■ Stored data entries:
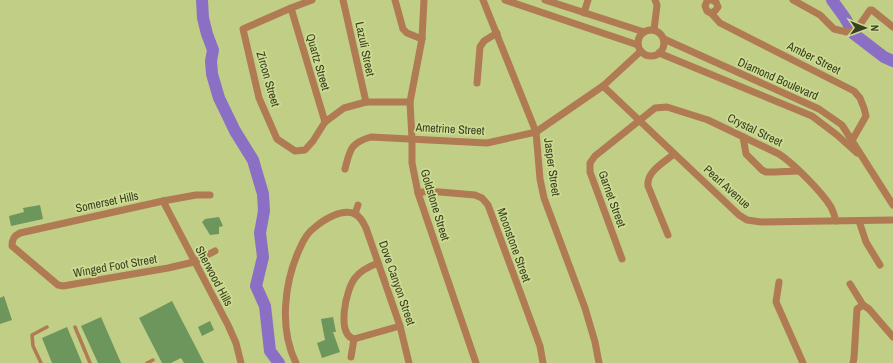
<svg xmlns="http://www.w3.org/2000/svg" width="893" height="363" viewBox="0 0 893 363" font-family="'Archivo Narrow',sans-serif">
<rect width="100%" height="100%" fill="#c0ce86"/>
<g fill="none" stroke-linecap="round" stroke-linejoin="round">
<g stroke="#8b6fc5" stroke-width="12">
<polyline points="202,0 203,18 207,34 213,50 211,61 212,74 219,98 235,131 253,160 263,194 264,211 260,233 263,257 256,286 265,306 270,351 279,363"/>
<polyline points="832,0 845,18 854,34 884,57 893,61"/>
</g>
</g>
<g fill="#6d965d">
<polygon points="40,205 43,219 11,226 9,216 24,212 23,208"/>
<polygon points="219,217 223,226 219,227 219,234 210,235 202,222 205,219"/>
<polygon points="4,296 12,320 0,324 0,298"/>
<polygon points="172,301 204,363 184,363 181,358 171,363 162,363 139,318"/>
<polygon points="101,317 121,363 98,363 81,326"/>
<polygon points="333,317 336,332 333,332 340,352 322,358 317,343 325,340 321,319"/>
<polygon points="210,321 214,330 202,336 198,327"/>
<polygon points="67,327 82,363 52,363 42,338"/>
</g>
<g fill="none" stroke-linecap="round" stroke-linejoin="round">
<g stroke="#b07b53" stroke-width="3.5">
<polyline points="75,327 90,363"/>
<polyline points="41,363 33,346 32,335 47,327"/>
<polyline points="147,363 153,360"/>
</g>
<g stroke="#b07b53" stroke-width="7">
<polyline points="312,0 291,8 243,29 259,98 277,139 295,151 305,150 313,141 325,122 344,108 366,102 410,102"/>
<polyline points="343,0 366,102"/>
<polyline points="395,0 403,29 407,33 422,39"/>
<polyline points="424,0 422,39 410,102 412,139 412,163 418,193 476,363"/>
<polyline points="483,0 536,132 540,179 544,198 585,308 595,342 599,363"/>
<polyline points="505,0 638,45"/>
<polyline points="545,0 644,32"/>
<polyline points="710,0 707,1 705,6 707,11 711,13 715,11 718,7 716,2 712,0"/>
<polyline points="793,0 820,15 834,29 847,32 850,32 859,26 870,10 872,10 893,27"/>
<polyline points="291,8 325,122"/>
<polyline points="584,13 588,0"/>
<polyline points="711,13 720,23 854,91 860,98 864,108 866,116 850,144"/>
<polyline points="654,30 657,5 655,0"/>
<circle cx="651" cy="43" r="13"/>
<polyline points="664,39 819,109 842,125 893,205"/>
<polyline points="659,53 812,116 837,135 857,153"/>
<polyline points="477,83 480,47 484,41 497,33"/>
<polyline points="603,86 739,215 747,220 761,222 893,220"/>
<polyline points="743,137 746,154 762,170 766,172 774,172 799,171"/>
<path d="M345,169C350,150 350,143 371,137L487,143L536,132L603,86L641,51"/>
<polyline points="418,193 428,191 475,195 482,198 488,205 540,346 543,363"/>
<path d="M210,195H196L163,201L20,233C14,236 12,239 12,246L58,285L63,286L168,268L194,262L215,251"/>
<polyline points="163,201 228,325 236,343 241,363"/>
<polyline points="355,214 358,205"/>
<polyline points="859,221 866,242 880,265"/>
<path d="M668,235L648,186C646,172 664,162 674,154"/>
<path d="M622,259L590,172V163L595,156L655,108L667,107L708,120L779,154C793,163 822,192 831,207C833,211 835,217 836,221"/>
<path d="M378,263C370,266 360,271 355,278C346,289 336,334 354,339L400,326"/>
<polyline points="779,282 776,302 803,363"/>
<polyline points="850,284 863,305"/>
<polyline points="351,357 354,339"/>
<path d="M296,363C279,329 284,282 300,248C303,241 307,233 314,228C323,220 342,208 355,214C361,217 363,222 366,228L400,326L409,363"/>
<polyline points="853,363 854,358 857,309 863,305 869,309 893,337"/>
</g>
</g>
<g text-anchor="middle" stroke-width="3.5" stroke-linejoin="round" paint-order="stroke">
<g font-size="12" fill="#393f21" stroke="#cddb93">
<text transform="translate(365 49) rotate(78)" y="4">Lazuli Street</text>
<text transform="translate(814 58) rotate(27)" y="4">Amber Street</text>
<text transform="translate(318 62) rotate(74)" y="4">Quartz Street</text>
<text transform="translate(268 79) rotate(74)" y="4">Zircon Street</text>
<text transform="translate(778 79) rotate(24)" y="4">Diamond Boulevard</text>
<text transform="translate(450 129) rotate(3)" y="4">Ametrine Street</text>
<text transform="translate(755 130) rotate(26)" y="4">Crystal Street</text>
<text transform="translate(552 167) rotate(82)" y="4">Jasper Street</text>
<text transform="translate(727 187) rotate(42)" y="4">Pearl Avenue</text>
<text transform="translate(612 199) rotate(70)" y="4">Garnet Street</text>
<text transform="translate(107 202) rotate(-12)" y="4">Somerset Hills</text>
<text transform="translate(435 205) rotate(73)" y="4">Goldstone Street</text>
<text transform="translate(514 245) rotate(70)" y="4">Moonstone Street</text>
<text transform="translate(115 266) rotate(-10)" y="4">Winged Foot Street</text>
<text transform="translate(214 276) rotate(62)" y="4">Sherwood Hills</text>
<text transform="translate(397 283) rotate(71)" y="4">Dove Canyon Street</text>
</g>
</g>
<g transform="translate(865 28) rotate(91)" stroke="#cddb93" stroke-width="3" paint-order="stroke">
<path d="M0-3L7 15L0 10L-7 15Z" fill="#393f21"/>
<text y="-6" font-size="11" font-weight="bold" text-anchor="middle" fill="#393f21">N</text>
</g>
</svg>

■ Task to complete: Please repeat each record above precisely, with the pictures left out.

■ Problem solution:
<svg xmlns="http://www.w3.org/2000/svg" width="893" height="363" viewBox="0 0 893 363" font-family="'Archivo Narrow',sans-serif">
<rect width="100%" height="100%" fill="#c0ce86"/>
<g fill="none" stroke-linecap="round" stroke-linejoin="round">
<g stroke="#8b6fc5" stroke-width="12">
<polyline points="202,0 203,18 207,34 213,50 211,61 212,74 219,98 235,131 253,160 263,194 264,211 260,233 263,257 256,286 265,306 270,351 279,363"/>
<polyline points="832,0 845,18 854,34 884,57 893,61"/>
</g>
</g>
<g fill="#6d965d">
<polygon points="40,205 43,219 11,226 9,216 24,212 23,208"/>
<polygon points="219,217 223,226 219,227 219,234 210,235 202,222 205,219"/>
<polygon points="4,296 12,320 0,324 0,298"/>
<polygon points="172,301 204,363 184,363 181,358 171,363 162,363 139,318"/>
<polygon points="101,317 121,363 98,363 81,326"/>
<polygon points="333,317 336,332 333,332 340,352 322,358 317,343 325,340 321,319"/>
<polygon points="210,321 214,330 202,336 198,327"/>
<polygon points="67,327 82,363 52,363 42,338"/>
</g>
<g fill="none" stroke-linecap="round" stroke-linejoin="round">
<g stroke="#b07b53" stroke-width="3.5">
<polyline points="75,327 90,363"/>
<polyline points="41,363 33,346 32,335 47,327"/>
<polyline points="147,363 153,360"/>
</g>
<g stroke="#b07b53" stroke-width="7">
<polyline points="312,0 291,8 243,29 259,98 277,139 295,151 305,150 313,141 325,122 344,108 366,102 410,102"/>
<polyline points="343,0 366,102"/>
<polyline points="395,0 403,29 407,33 422,39"/>
<polyline points="424,0 422,39 410,102 412,139 412,163 418,193 476,363"/>
<polyline points="483,0 536,132 540,179 544,198 585,308 595,342 599,363"/>
<polyline points="505,0 638,45"/>
<polyline points="545,0 644,32"/>
<polyline points="710,0 707,1 705,6 707,11 711,13 715,11 718,7 716,2 712,0"/>
<polyline points="793,0 820,15 834,29 847,32 850,32 859,26 870,10 872,10 893,27"/>
<polyline points="291,8 325,122"/>
<polyline points="584,13 588,0"/>
<polyline points="711,13 720,23 854,91 860,98 864,108 866,116 850,144"/>
<polyline points="654,30 657,5 655,0"/>
<circle cx="651" cy="43" r="13"/>
<polyline points="664,39 819,109 842,125 893,205"/>
<polyline points="659,53 812,116 837,135 857,153"/>
<polyline points="477,83 480,47 484,41 497,33"/>
<polyline points="603,86 739,215 747,220 761,222 893,220"/>
<polyline points="743,137 746,154 762,170 766,172 774,172 799,171"/>
<path d="M345,169C350,150 350,143 371,137L487,143L536,132L603,86L641,51"/>
<polyline points="418,193 428,191 475,195 482,198 488,205 540,346 543,363"/>
<path d="M210,195H196L163,201L20,233C14,236 12,239 12,246L58,285L63,286L168,268L194,262L215,251"/>
<polyline points="163,201 228,325 236,343 241,363"/>
<polyline points="355,214 358,205"/>
<polyline points="859,221 866,242 880,265"/>
<path d="M668,235L648,186C646,172 664,162 674,154"/>
<path d="M622,259L590,172V163L595,156L655,108L667,107L708,120L779,154C793,163 822,192 831,207C833,211 835,217 836,221"/>
<path d="M378,263C370,266 360,271 355,278C346,289 336,334 354,339L400,326"/>
<polyline points="779,282 776,302 803,363"/>
<polyline points="850,284 863,305"/>
<polyline points="351,357 354,339"/>
<path d="M296,363C279,329 284,282 300,248C303,241 307,233 314,228C323,220 342,208 355,214C361,217 363,222 366,228L400,326L409,363"/>
<polyline points="853,363 854,358 857,309 863,305 869,309 893,337"/>
</g>
</g>
<g text-anchor="middle" stroke-width="3.5" stroke-linejoin="round" paint-order="stroke">
<g font-size="12" fill="#393f21" stroke="#cddb93">
<text transform="translate(365 49) rotate(78)" y="4">Lazuli Street</text>
<text transform="translate(814 58) rotate(27)" y="4">Amber Street</text>
<text transform="translate(318 62) rotate(74)" y="4">Quartz Street</text>
<text transform="translate(268 79) rotate(74)" y="4">Zircon Street</text>
<text transform="translate(778 79) rotate(24)" y="4">Diamond Boulevard</text>
<text transform="translate(450 129) rotate(3)" y="4">Ametrine Street</text>
<text transform="translate(755 130) rotate(26)" y="4">Crystal Street</text>
<text transform="translate(552 167) rotate(82)" y="4">Jasper Street</text>
<text transform="translate(727 187) rotate(42)" y="4">Pearl Avenue</text>
<text transform="translate(612 199) rotate(70)" y="4">Garnet Street</text>
<text transform="translate(107 202) rotate(-12)" y="4">Somerset Hills</text>
<text transform="translate(435 205) rotate(73)" y="4">Goldstone Street</text>
<text transform="translate(514 245) rotate(70)" y="4">Moonstone Street</text>
<text transform="translate(115 266) rotate(-10)" y="4">Winged Foot Street</text>
<text transform="translate(214 276) rotate(62)" y="4">Sherwood Hills</text>
<text transform="translate(397 283) rotate(71)" y="4">Dove Canyon Street</text>
</g>
</g>
<g transform="translate(865 28) rotate(91)" stroke="#cddb93" stroke-width="3" paint-order="stroke">
<path d="M0-3L7 15L0 10L-7 15Z" fill="#393f21"/>
<text y="-6" font-size="11" font-weight="bold" text-anchor="middle" fill="#393f21">N</text>
</g>
</svg>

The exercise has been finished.